→ **Your assignment**:
Set out exactly every line of the entries below, starting at the line that holds "the scene) (feet)." and stopping after the line that holds "130 602 4.50".

→ **Given information**:
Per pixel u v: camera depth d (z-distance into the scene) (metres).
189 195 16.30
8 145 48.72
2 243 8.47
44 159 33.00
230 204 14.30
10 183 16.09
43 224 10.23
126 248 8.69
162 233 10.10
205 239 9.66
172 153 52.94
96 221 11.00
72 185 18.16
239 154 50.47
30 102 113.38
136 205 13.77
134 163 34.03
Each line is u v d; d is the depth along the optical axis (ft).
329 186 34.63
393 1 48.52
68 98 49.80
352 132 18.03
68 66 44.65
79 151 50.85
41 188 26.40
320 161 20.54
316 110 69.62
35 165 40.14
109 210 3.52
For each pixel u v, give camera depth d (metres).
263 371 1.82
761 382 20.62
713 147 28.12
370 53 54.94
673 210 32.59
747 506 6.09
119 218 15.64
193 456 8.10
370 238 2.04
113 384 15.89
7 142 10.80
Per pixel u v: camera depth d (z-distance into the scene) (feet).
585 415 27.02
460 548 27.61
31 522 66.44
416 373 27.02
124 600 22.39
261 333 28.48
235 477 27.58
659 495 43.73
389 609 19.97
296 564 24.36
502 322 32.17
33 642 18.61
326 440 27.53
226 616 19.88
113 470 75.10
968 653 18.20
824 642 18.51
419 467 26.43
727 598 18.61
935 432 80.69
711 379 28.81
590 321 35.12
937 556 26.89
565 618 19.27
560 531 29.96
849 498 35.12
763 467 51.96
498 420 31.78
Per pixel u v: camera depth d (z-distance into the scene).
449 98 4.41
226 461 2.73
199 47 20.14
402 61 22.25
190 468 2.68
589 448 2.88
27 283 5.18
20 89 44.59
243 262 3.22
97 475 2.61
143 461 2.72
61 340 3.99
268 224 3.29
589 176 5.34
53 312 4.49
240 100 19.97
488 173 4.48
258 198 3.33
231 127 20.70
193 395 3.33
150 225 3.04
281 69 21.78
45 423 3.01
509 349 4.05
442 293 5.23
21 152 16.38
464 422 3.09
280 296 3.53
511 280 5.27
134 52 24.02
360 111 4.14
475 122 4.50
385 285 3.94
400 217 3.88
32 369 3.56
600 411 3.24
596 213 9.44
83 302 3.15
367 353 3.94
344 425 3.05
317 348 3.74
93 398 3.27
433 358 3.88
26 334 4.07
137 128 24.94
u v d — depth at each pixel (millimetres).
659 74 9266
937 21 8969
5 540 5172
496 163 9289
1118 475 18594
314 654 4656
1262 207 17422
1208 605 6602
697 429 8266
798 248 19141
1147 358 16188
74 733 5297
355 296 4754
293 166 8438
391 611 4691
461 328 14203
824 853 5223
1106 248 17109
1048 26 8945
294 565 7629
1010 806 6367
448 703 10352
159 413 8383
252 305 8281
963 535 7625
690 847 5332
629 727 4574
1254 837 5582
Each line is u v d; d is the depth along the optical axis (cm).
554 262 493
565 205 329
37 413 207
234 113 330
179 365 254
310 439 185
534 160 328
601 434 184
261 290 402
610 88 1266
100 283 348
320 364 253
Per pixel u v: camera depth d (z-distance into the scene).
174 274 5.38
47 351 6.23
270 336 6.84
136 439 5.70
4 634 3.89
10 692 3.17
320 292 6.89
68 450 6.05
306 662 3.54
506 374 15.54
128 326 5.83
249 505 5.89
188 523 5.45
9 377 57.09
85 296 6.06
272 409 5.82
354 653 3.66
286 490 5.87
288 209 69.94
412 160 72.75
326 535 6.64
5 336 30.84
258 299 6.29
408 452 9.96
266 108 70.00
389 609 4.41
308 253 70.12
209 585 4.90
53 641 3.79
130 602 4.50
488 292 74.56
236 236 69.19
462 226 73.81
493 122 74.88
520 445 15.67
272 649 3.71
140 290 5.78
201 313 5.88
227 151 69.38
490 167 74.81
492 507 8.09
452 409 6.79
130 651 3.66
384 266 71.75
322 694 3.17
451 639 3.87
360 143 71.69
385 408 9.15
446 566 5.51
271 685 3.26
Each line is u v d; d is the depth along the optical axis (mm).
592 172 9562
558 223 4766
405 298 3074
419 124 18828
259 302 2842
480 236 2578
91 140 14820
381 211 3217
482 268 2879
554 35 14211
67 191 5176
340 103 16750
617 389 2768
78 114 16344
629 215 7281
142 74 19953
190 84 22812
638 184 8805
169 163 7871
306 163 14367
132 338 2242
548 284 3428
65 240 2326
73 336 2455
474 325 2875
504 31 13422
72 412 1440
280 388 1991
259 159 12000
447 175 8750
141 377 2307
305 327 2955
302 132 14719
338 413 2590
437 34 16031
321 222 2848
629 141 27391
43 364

→ **Response area**:
Per pixel u v: camera depth d (z-distance into the scene) (feet).
585 415 27.02
460 548 27.61
31 522 66.44
416 373 27.02
124 600 22.39
261 333 28.48
235 477 27.58
659 495 43.73
389 609 19.97
296 564 24.36
502 322 32.17
33 642 18.61
326 440 27.53
226 616 19.88
113 470 75.10
968 653 18.20
824 642 18.51
419 467 26.43
727 598 18.61
935 432 80.69
711 379 28.81
590 321 35.12
937 556 26.89
565 618 19.27
560 531 29.96
849 498 35.12
763 467 51.96
498 420 31.78
Per pixel u v: camera depth d (z-distance into the scene).
449 98 4.41
226 461 2.73
199 47 20.14
402 61 22.25
190 468 2.68
589 448 2.88
27 283 5.18
20 89 44.59
243 262 3.22
97 475 2.61
143 461 2.72
61 340 3.99
268 224 3.29
589 176 5.34
53 312 4.49
240 100 19.97
488 173 4.48
258 198 3.33
231 127 20.70
193 395 3.33
150 225 3.04
281 69 21.78
45 423 3.01
509 349 4.05
442 293 5.23
21 152 16.38
464 422 3.09
280 296 3.53
511 280 5.27
134 52 24.02
360 111 4.14
475 122 4.50
385 285 3.94
400 217 3.88
32 369 3.56
600 411 3.24
596 213 9.44
83 302 3.15
367 353 3.94
344 425 3.05
317 348 3.74
93 398 3.27
433 358 3.88
26 334 4.07
137 128 24.94
u v d — depth at each pixel (millimetres).
659 74 9266
937 21 8969
5 540 5172
496 163 9289
1118 475 18594
314 654 4656
1262 207 17422
1208 605 6602
697 429 8266
798 248 19141
1147 358 16188
74 733 5297
355 296 4754
293 166 8438
391 611 4691
461 328 14203
824 853 5223
1106 248 17109
1048 26 8945
294 565 7629
1010 806 6367
448 703 10352
159 413 8383
252 305 8281
963 535 7625
690 847 5332
629 727 4574
1254 837 5582
Each line is u v d; d is the depth along the optical axis (cm).
554 262 493
565 205 329
37 413 207
234 113 330
179 365 254
310 439 185
534 160 328
601 434 184
261 290 402
610 88 1266
100 283 348
320 364 253
Per pixel u v: camera depth d (z-distance into the scene).
174 274 5.38
47 351 6.23
270 336 6.84
136 439 5.70
4 634 3.89
10 692 3.17
320 292 6.89
68 450 6.05
306 662 3.54
506 374 15.54
128 326 5.83
249 505 5.89
188 523 5.45
9 377 57.09
85 296 6.06
272 409 5.82
354 653 3.66
286 490 5.87
288 209 69.94
412 160 72.75
326 535 6.64
5 336 30.84
258 299 6.29
408 452 9.96
266 108 70.00
389 609 4.41
308 253 70.12
209 585 4.90
53 641 3.79
130 602 4.50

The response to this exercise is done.